WHAT THE EXERCISE ASKS: Only these lines of the data below are wanted: the one with "Rendered at 2001 by 1125 pixels.", the one with "Identify the document", and any lines between them, each repeated exactly.

BEGIN PROVIDED DATA

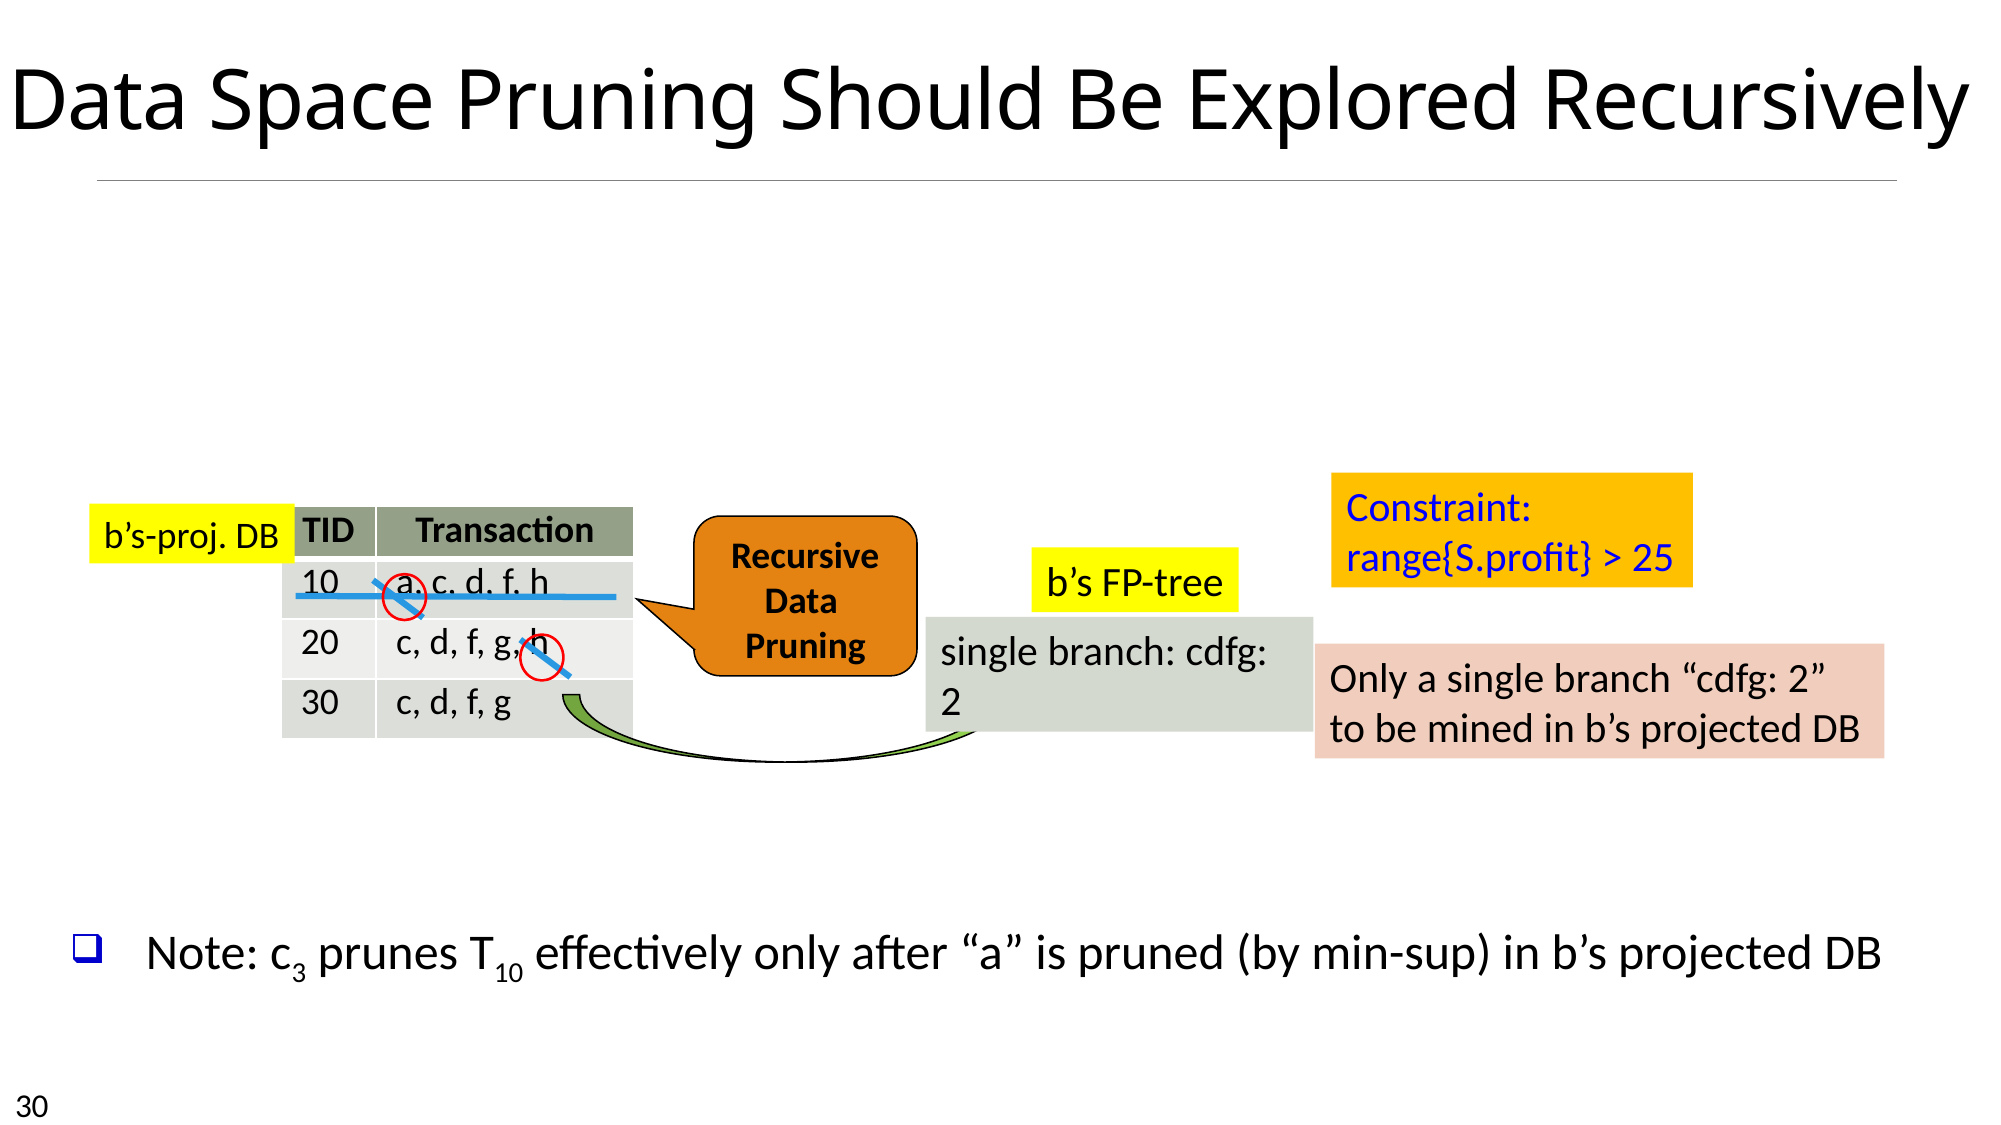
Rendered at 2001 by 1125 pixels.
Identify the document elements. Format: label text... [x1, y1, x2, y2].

END PROVIDED DATA
BEGIN PROVIDED DATA

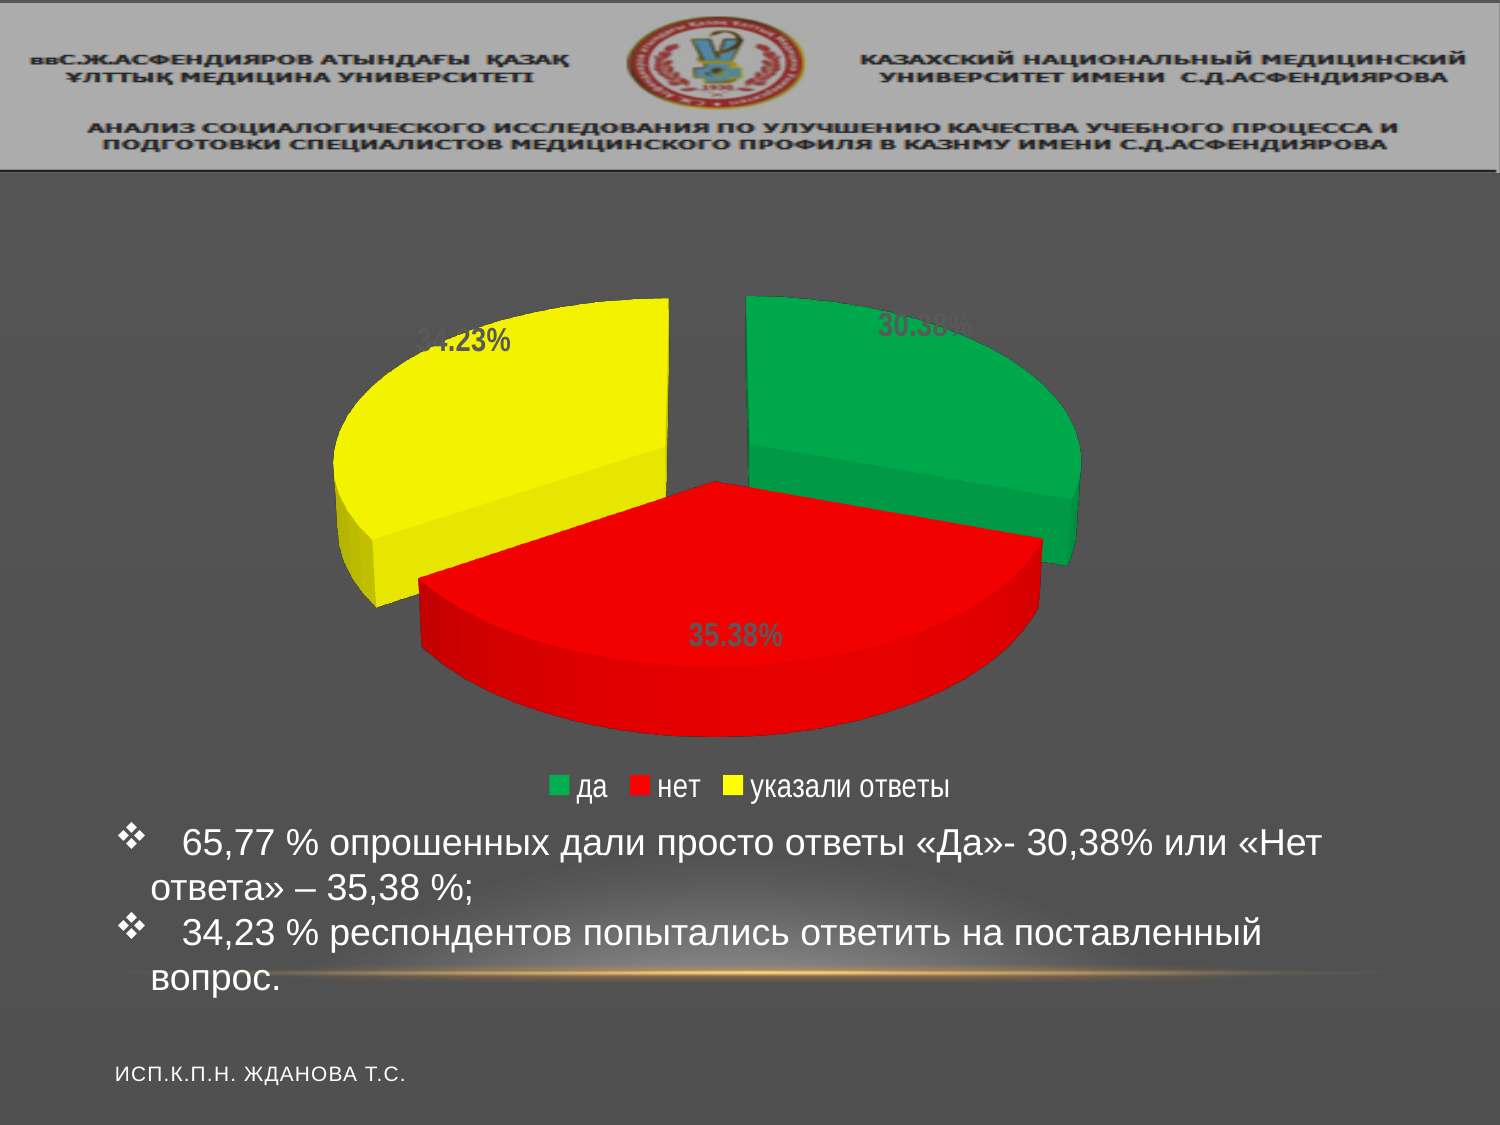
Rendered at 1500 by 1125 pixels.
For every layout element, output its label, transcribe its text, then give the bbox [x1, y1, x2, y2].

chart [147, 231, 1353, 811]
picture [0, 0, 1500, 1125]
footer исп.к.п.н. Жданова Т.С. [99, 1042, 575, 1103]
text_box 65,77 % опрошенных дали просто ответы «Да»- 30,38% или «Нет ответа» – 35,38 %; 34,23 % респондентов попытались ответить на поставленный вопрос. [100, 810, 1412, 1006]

END PROVIDED DATA
BEGIN PROVIDED DATA

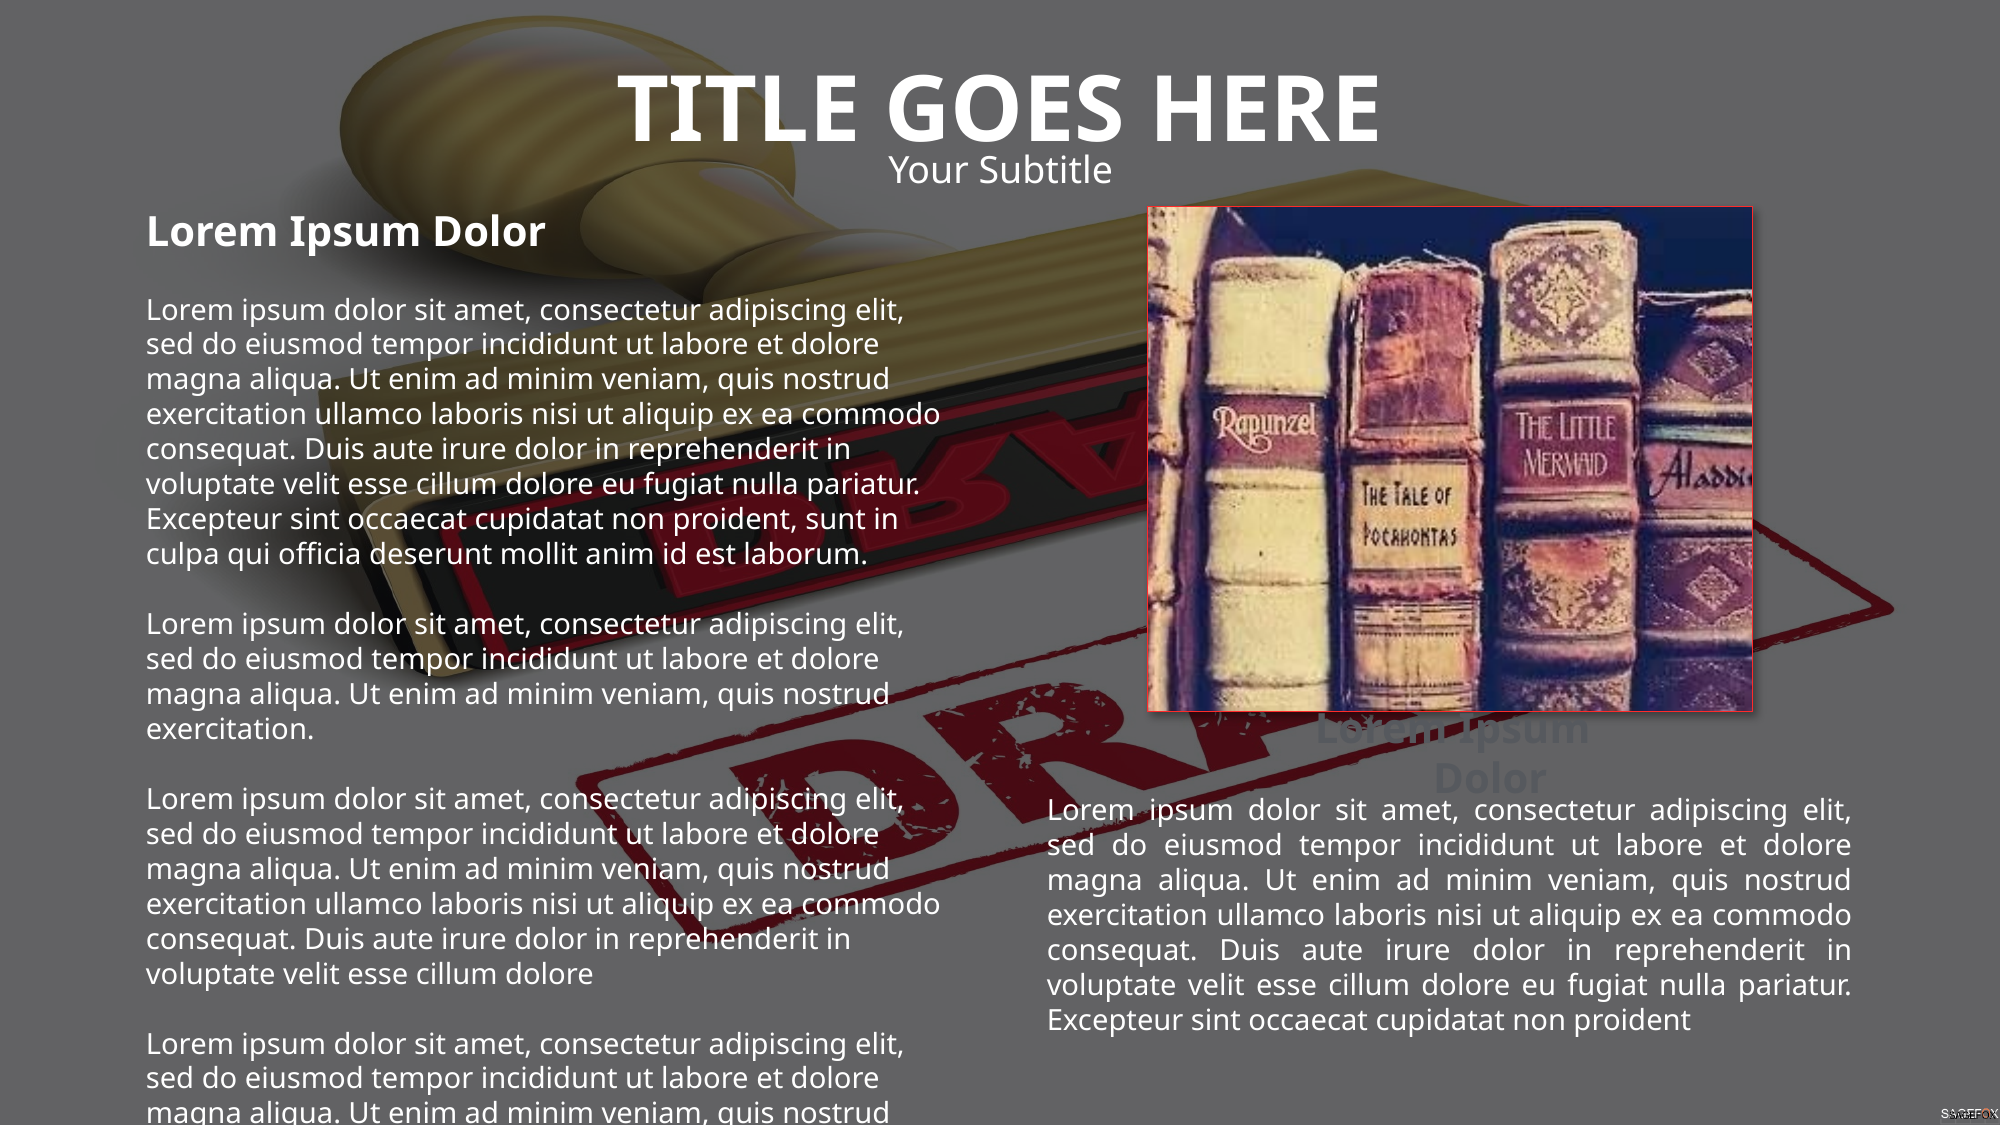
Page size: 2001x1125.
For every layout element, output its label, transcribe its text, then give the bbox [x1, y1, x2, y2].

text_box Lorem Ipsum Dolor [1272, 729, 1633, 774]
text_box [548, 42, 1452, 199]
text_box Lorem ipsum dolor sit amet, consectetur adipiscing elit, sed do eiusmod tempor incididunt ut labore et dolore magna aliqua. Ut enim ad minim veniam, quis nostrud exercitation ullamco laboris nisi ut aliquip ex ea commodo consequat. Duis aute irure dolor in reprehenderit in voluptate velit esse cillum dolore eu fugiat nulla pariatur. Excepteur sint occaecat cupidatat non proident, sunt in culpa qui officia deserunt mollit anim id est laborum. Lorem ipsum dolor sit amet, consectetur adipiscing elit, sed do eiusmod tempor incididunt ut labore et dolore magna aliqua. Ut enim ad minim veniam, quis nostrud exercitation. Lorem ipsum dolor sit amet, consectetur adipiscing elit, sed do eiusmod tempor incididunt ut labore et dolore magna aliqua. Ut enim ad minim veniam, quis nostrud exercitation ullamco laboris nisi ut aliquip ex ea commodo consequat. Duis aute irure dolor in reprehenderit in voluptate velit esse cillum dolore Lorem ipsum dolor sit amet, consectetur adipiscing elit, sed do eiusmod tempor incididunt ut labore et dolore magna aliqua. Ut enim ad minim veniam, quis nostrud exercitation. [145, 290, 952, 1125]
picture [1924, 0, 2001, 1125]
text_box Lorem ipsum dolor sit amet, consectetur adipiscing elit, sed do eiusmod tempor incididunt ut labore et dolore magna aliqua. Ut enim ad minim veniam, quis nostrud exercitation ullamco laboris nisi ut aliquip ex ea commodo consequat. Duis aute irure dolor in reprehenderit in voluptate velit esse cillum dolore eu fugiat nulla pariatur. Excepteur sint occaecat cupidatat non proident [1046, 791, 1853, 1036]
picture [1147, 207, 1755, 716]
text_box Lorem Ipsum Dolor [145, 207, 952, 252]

END PROVIDED DATA

EXERCISE ANSWER:
Rendered at 2001 by 1125 pixels.
Identify the document elements. Format: label text... [x1, y1, x2, y2].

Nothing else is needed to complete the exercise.